══ LISTED ENTRIES
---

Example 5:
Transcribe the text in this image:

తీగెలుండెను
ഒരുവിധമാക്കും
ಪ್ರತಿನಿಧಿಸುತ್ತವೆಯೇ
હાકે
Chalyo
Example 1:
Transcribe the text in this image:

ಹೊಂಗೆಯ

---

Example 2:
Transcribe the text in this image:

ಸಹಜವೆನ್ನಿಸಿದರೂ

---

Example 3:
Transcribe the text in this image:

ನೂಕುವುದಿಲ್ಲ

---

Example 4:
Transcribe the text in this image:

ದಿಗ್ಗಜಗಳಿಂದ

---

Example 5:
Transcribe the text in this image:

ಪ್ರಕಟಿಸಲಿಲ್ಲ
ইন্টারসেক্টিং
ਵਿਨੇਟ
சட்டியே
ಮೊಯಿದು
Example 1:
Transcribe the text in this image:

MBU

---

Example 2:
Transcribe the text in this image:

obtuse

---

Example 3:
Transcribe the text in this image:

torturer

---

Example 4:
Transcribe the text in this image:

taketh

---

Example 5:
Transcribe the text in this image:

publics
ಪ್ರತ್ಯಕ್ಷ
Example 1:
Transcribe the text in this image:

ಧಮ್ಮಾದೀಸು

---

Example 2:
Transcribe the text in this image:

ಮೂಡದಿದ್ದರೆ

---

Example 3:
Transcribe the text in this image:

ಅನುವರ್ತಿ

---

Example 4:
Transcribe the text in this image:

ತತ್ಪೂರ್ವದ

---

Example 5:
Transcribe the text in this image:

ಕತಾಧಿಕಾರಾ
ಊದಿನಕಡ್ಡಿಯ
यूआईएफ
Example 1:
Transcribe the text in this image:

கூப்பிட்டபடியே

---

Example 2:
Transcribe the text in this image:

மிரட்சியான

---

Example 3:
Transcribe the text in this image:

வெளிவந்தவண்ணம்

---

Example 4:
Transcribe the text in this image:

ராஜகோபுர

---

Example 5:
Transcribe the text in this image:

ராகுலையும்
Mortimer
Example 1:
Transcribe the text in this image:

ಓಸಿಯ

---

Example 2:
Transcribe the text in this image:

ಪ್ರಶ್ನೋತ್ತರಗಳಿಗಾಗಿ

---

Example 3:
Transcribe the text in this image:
════
Every entry should be duplicated exactly as written.

---

Example 5:
Transcribe the text in this image:

తీగెలుండెను
ഒരുവിധമാക്കും
ಪ್ರತಿನಿಧಿಸುತ್ತವೆಯೇ
હાકે
Chalyo
Example 1:
Transcribe the text in this image:

ಹೊಂಗೆಯ

---

Example 2:
Transcribe the text in this image:

ಸಹಜವೆನ್ನಿಸಿದರೂ

---

Example 3:
Transcribe the text in this image:

ನೂಕುವುದಿಲ್ಲ

---

Example 4:
Transcribe the text in this image:

ದಿಗ್ಗಜಗಳಿಂದ

---

Example 5:
Transcribe the text in this image:

ಪ್ರಕಟಿಸಲಿಲ್ಲ
ইন্টারসেক্টিং
ਵਿਨੇਟ
சட்டியே
ಮೊಯಿದು
Example 1:
Transcribe the text in this image:

MBU

---

Example 2:
Transcribe the text in this image:

obtuse

---

Example 3:
Transcribe the text in this image:

torturer

---

Example 4:
Transcribe the text in this image:

taketh

---

Example 5:
Transcribe the text in this image:

publics
ಪ್ರತ್ಯಕ್ಷ
Example 1:
Transcribe the text in this image:

ಧಮ್ಮಾದೀಸು

---

Example 2:
Transcribe the text in this image:

ಮೂಡದಿದ್ದರೆ

---

Example 3:
Transcribe the text in this image:

ಅನುವರ್ತಿ

---

Example 4:
Transcribe the text in this image:

ತತ್ಪೂರ್ವದ

---

Example 5:
Transcribe the text in this image:

ಕತಾಧಿಕಾರಾ
ಊದಿನಕಡ್ಡಿಯ
यूआईएफ
Example 1:
Transcribe the text in this image:

கூப்பிட்டபடியே

---

Example 2:
Transcribe the text in this image:

மிரட்சியான

---

Example 3:
Transcribe the text in this image:

வெளிவந்தவண்ணம்

---

Example 4:
Transcribe the text in this image:

ராஜகோபுர

---

Example 5:
Transcribe the text in this image:

ராகுலையும்
Mortimer
Example 1:
Transcribe the text in this image:

ಓಸಿಯ

---

Example 2:
Transcribe the text in this image:

ಪ್ರಶ್ನೋತ್ತರಗಳಿಗಾಗಿ

---

Example 3:
Transcribe the text in this image:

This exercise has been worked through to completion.